--- Data provided Enclosed Below ---

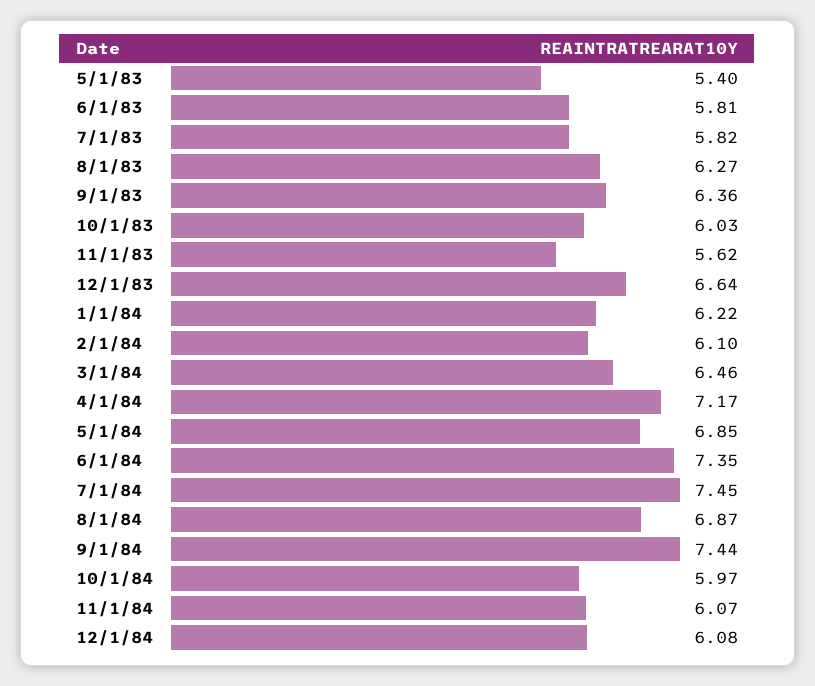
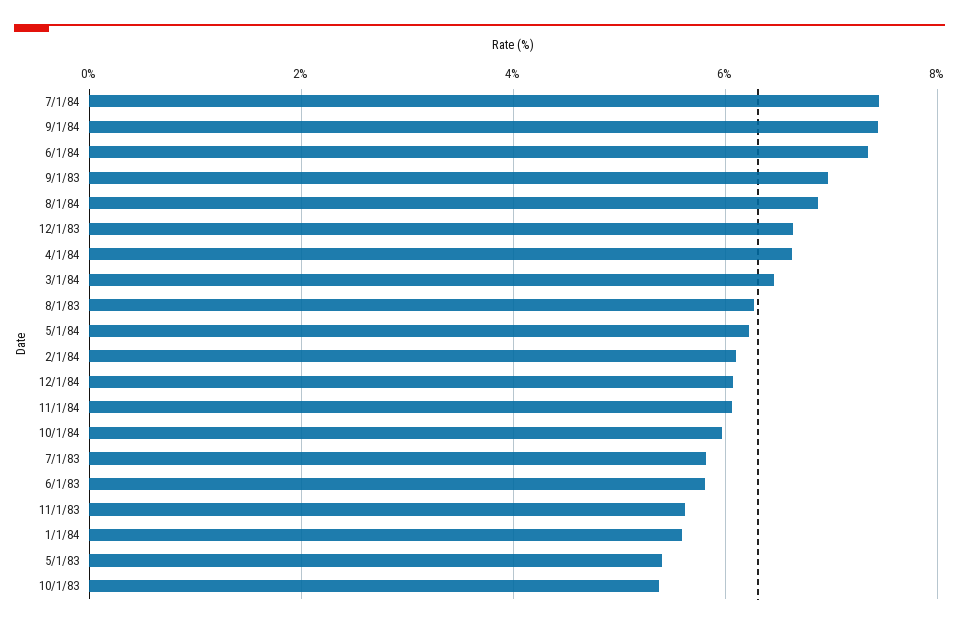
9/1/83: 6.36 -> 7
10/1/83: 6.03 -> 5.4
1/1/84: 6.22 -> 5.6
4/1/84: 7.17 -> 6.6
5/1/84: 6.85 -> 6.2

--- End of Enclosed Data provided ---

**Your goal:** Omit the images and transcribe all of the records above word for word.

**Written answer:**
9/1/83: 6.36 -> 7
10/1/83: 6.03 -> 5.4
1/1/84: 6.22 -> 5.6
4/1/84: 7.17 -> 6.6
5/1/84: 6.85 -> 6.2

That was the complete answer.